*ASSIGNMENT 1*. According to the court opinion excerpt, which justices concurred in the majority opinion?
*ASSIGNMENT 2*. Decide whether each statement agrees with the court opinion excerpt, and support each yes or no with the deciding words quoted from it: (a) The opinion finds Wilson persuasive on the exclusionary rule issue. (b) The majority holds that dismissing the underlying charges is the only effective remedy. (c) The concurring and dissenting writer accepts the majority's view that dismissal of charges is the only effective sanction.
*ASSIGNMENT 3*. Carry the court opinion excerpt on intrusion into attorney-client conferences forward from where it stops.

*EXERCISE TEXT*.
The court in Wilson did not further explain its rationale for adopting an exclusionary rule, nor did it address any of the problems inherent in such a remedy. (Ante, at pp. 756-759.) Wilson is therefore unpersuasive on this issue.

An exclusionary remedy is not only ineffective as a deterrent, but the problems of proof inherent in the remedy when applied to violations of the right to counsel would be inadequate to assure that the prosecution does not benefit from the illegality.


The intrusion, through trickery, of the law enforcement agent in the confidential attorney-client conferences of petitioners cannot be condoned. [24 Cal. 3d 760] The right to confer privately with one's attorney is "one of the fundamental rights guaranteed by the American criminal law -- a right that no legislature or court can ignore or violate." (In re Rider, supra, 50 Cal.App. at p. 799.) The only effective remedy is the dismissal of the underlying charges. Therefore, it is ordered that a writ of prohibition be issued as prayed.

Tobriner, J., Mosk, J., and Newman, J., concurred.


Concurring and Dissenting.

I agree that invasions of the defense camp, the intrusion by state agents into confidential attorney-client conferences, cannot be condoned. I disagree, however, with the conclusion of the majority that the only effective sanction is the dismissal of charges.

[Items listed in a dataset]
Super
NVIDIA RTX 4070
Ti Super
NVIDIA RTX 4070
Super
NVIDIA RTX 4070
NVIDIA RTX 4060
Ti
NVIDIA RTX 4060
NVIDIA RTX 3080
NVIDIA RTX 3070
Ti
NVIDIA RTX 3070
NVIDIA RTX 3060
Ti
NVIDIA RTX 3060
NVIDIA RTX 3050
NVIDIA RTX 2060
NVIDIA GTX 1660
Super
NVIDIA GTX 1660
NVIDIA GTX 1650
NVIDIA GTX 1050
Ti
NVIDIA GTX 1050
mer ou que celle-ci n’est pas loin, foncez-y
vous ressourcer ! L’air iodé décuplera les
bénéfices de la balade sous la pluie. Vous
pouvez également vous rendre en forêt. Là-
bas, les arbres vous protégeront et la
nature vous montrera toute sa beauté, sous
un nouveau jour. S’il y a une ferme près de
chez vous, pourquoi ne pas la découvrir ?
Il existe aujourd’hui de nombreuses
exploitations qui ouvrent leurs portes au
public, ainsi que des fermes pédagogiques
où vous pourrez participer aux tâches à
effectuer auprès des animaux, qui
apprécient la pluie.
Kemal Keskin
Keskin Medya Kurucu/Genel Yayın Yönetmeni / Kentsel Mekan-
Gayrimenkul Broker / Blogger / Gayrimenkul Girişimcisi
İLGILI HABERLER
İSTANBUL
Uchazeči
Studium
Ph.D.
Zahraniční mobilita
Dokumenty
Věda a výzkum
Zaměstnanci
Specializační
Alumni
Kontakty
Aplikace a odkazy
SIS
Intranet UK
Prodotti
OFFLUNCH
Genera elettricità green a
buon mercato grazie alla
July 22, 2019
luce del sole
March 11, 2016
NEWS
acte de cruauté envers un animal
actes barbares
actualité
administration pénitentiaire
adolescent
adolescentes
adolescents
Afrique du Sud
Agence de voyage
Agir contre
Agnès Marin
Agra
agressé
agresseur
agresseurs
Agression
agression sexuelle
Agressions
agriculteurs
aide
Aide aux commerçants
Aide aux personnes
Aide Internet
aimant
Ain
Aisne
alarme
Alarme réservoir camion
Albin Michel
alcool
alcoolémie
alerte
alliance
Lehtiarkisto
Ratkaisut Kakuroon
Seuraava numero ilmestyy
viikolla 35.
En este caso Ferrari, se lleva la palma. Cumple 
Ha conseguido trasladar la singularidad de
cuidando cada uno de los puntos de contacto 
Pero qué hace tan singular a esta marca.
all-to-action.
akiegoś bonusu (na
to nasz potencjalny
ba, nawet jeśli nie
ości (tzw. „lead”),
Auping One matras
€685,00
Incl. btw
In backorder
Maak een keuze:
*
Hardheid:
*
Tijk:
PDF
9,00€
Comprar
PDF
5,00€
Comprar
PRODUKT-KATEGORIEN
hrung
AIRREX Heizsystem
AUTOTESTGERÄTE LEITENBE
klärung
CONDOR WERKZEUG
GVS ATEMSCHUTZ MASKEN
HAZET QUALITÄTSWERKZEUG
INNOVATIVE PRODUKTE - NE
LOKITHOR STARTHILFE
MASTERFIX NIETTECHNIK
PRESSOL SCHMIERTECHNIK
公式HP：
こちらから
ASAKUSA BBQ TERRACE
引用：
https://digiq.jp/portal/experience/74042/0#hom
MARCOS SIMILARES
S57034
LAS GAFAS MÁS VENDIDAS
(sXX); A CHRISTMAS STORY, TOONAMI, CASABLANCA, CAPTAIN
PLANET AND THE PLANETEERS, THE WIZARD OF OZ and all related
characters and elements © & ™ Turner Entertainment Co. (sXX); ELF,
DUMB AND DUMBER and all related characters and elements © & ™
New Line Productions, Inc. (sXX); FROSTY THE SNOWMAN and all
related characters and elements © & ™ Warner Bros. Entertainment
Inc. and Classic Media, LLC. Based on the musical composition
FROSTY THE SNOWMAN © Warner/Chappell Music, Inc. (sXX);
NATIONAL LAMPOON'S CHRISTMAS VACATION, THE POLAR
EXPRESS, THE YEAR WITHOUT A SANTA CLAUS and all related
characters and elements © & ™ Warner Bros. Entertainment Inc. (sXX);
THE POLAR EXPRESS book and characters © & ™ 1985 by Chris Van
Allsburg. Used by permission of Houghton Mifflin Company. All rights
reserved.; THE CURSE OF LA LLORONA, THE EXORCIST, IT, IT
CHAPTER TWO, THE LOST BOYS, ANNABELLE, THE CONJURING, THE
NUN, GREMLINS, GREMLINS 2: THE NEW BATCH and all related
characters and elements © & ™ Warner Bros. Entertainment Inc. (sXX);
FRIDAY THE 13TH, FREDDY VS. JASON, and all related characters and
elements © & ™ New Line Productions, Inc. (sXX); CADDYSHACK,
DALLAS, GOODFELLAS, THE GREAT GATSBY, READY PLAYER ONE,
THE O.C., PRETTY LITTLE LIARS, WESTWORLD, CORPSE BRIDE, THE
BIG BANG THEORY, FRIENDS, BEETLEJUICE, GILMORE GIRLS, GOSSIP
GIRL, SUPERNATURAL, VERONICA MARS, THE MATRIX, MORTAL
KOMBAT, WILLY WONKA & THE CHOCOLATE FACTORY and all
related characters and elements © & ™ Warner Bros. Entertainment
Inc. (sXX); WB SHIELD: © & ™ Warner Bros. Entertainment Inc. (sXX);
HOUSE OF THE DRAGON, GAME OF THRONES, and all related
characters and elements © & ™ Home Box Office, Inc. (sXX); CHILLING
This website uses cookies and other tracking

*OUTPUT 1*. Tobriner, J., Mosk, J., and Newman, J.

*OUTPUT 2*.
(a) No: "Wilson is therefore unpersuasive on this issue."
(b) Yes: "The only effective remedy is the dismissal of the underlying charges."
(c) No: "I disagree, however, with the conclusion of the majority that the only effective sanction is the dismissal of charges."

*OUTPUT 3*.
Immunization of an accused from prosecution is an extraordinary remedy and has been reserved for the few cases where the state by its conduct has completely disabled itself in its ability to provide a fair trial. (See, for example, In re Newbern (1959) 175 Cal. App. 2d 862 [1 Cal. Rptr. 80, 78 A.L.R.2d 901]; Eleazer v. Superior Court (1970) 1 Cal. 3d 847 [83 Cal. Rptr. 586, 464 P.2d 42].) Absent jeopardy, violations of constitutional rights do not per se gain an accused immunity from punishment. (People v. Valenti (1957) 49 Cal. 2d 199, 203 [316 P.2d 633]; see also People v. Hitch (1974) 12 Cal. 3d 641, 653 [117 Cal. Rptr. 9, 527 P.2d 361].) fn. 1

The trial court here applied an exclusionary remedy, fashioned by the federal courts in cases involving breach of attorney-client confidentiality (O'Brien v. United States (1966) 386 U.S. 345 [18 L. Ed. 2d 94, 87 S. Ct. 1158]; Hoffa v. United States (1966) 385 U.S. 293, 307-308 [17 L. Ed. 2d 374, 384-385, 87 S. Ct. 408]; Black v. United States (1966) 385 U.S. 26, 28-29 [17 L. Ed. 2d 26, 28-29, 87 S.Ct. 190]) and followed in Wilson v. Superior Court (1977) 70 Cal. App. 3d 751 [139 Cal. Rptr. 61], which involved a surreptitious taping of a conversation between an accused and counsel. It may develop that the exclusionary remedy will, in a particular case, make it impossible for the prosecution to proceed. The prosecution may not be able to prove beyond a reasonable doubt, in a particular case, that the tendered evidence is not the fruit of the unlawful intrusion into [24 Cal. 3d 761] the defense camp. A dismissal would then be in order. Insofar as the instant case is concerned, however, resolution of that question is still in the realm of conjecture.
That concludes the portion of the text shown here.